TXU Sheds Coal Plan,Charts Nuclear Path Expansion Efforts Include Large Plants in Texas; Rivals Likely to Follow By REBECCA SMITH April 10, 2007
TXU Corp. has scrapped plans to build a large fleet of coal-fired power plants in Texas but hasn't altogether abandoned its expansion efforts. Instead, it hopes to build the biggest nuclear-power plants in the U.S.
TXU has shifted its focus to nuclear power at a time when three other organizations -- NRG Energy Inc., Exelon Corp. and Amarillo Power -- have said they, too, may build nuclear plants in Texas. If all the plans materialize, Texas could have more reactors than any other state in a decade's time, built in a deregulated market where missteps would be borne by shareholders or the federal government, not residents and consumers. Before deregulation, ratepayers would have been on the hook for any blunders by the power companies and might have had to pay higher electric bills as a result. • The Situation: Texas power producer TXU hopes to build the biggest nuclear plants in the U.S. • The Background: Nuclear power has gained favor because it doesn't emit greenhouse gases. • What's Ahead: Texas could be a proving ground for the expected nuclear-power renaissance.
Texas could provide a proving ground for the expected nuclear renaissance because developers will proceed only if the economics appear bulletproof. That is because utilities in Texas no longer have monopoly territories. If customers don't like one supplier's price, they can pick another.
Nuclear power has gained favor because it doesn't rely on fuels that emit global-warming gases, like coal, or have volatile pricing. But cost overruns and accidents in decades past put development on the back burner until recently. Nuclear energy provides roughly 19% of the nation's power; coal provides about half.
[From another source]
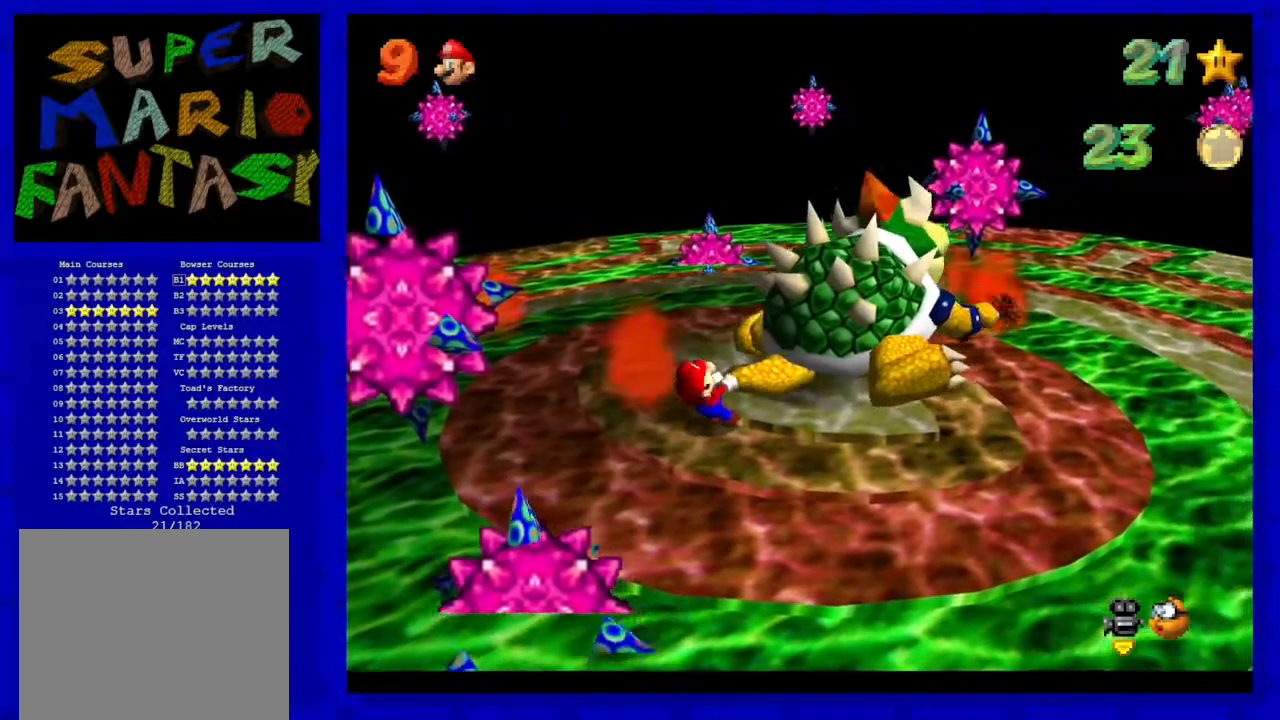
{"buttons": [], "left_stick": "center", "events": [[283, "C_LEFT", "down"], [367, "C_LEFT", "up"]]}
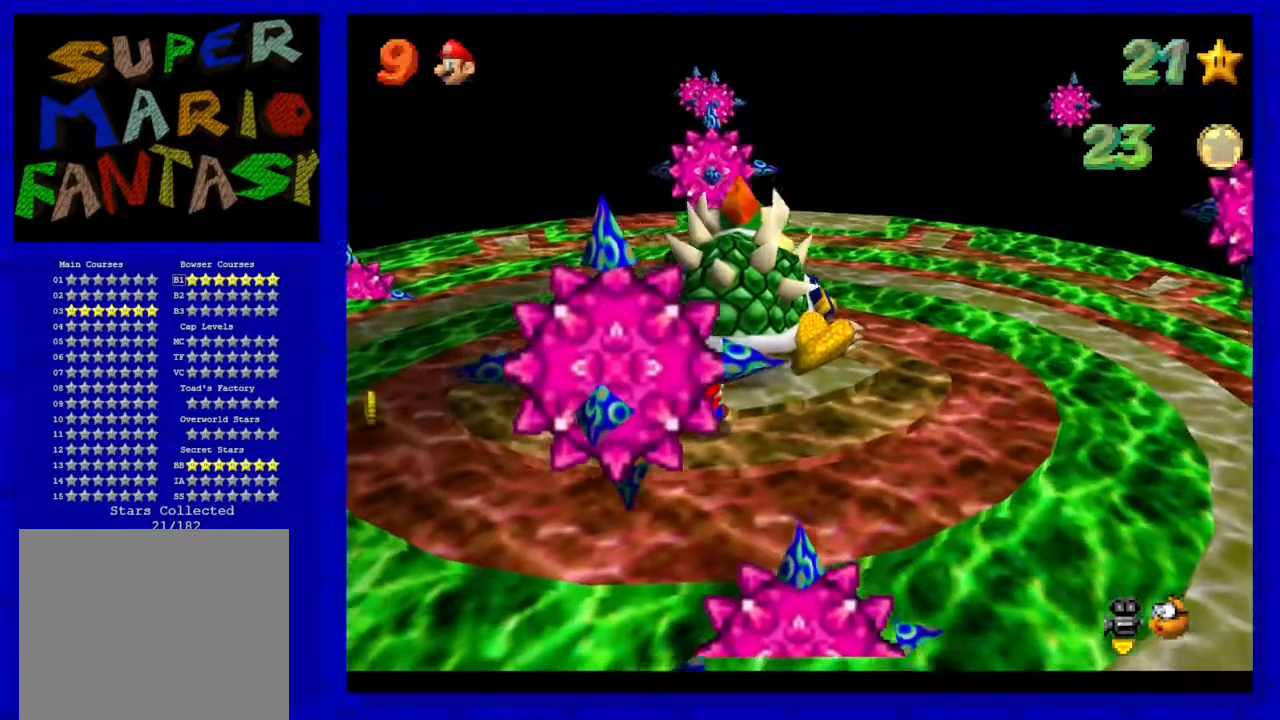
{"buttons": [], "left_stick": "center", "events": [[367, "C_LEFT", "down"], [500, "C_LEFT", "up"]]}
At 1,700 megawatts apiece, the reactors selected by TXU, designed and manufactured by Mitsubishi Heavy Industries Ltd., of Japan, would be half as big in terms of capacity as the Westinghouse Electric Co. reactors at TXU's Comanche Peak nuclear plant, 80 miles southwest of Dallas. Company officials hope economies of scale will render the reactors capable of making electricity more cheaply than other reactors.
Executives for Mitsubishi said they believe their plants can be built in the U.S. for $1,500 per kilowatt of capacity, about 40% less than some other industry estimates, giving customers a shorter period of time before their investment is in the black. "It's at the low end of what everyone has been talking about," said Craig Nesbit, spokesman for Exelon's nuclear unit. "I'd say a lot of ears would perk up, if that happened."
TXU wants two to five new reactors, but that is subject to change. TXU's directors accepted a $32 billion buyout offer in February from a private-equity group led by Kolhberg Kravis Roberts & Co. and TPG, formerly Texas Pacific Group. If TXU is taken private, the new owners might alter TXU's investment plan. As part of that agreement, TXU agreed to cut back on its planned construction of coal-fired plants, unpopular with local residents and environmentalists.
NRG, of Princeton, N.J., wants to add two 1,350-megawatt reactors to its South Texas Project, which has two units currently, at an estimated cost of $3.5 billion apiece. Exelon, of Chicago, is hunting for a site able to meet tough criteria for safety, water and transmission access. It expects to have narrowed possibilities to two sites by summer. Because Texas is poorly interconnected with other states and electricity demand is rising briskly, the state will need much more generation in coming years unless it embraces conservation measures.
TXU's pact with Mitsubishi, announced last month or after the buyout, could face bumps. Mitsubishi's reactor design -- the U.S. Advanced Pressurized Water Reactor -- hasn't been certified for U.S. use, unlike reactors from General Electric Co. and from Westinghouse, controlled by a consortium led by Japan's Toshiba Corp. [Reactors on the Rise]
Nor does TXU have permission to build yet. Both Mitsubishi and TXU say they are working on the necessary applications to submit to the Nuclear Regulatory Commission in 2007 and 2008, respectively. TXU wants a new reactor in operation in 2015.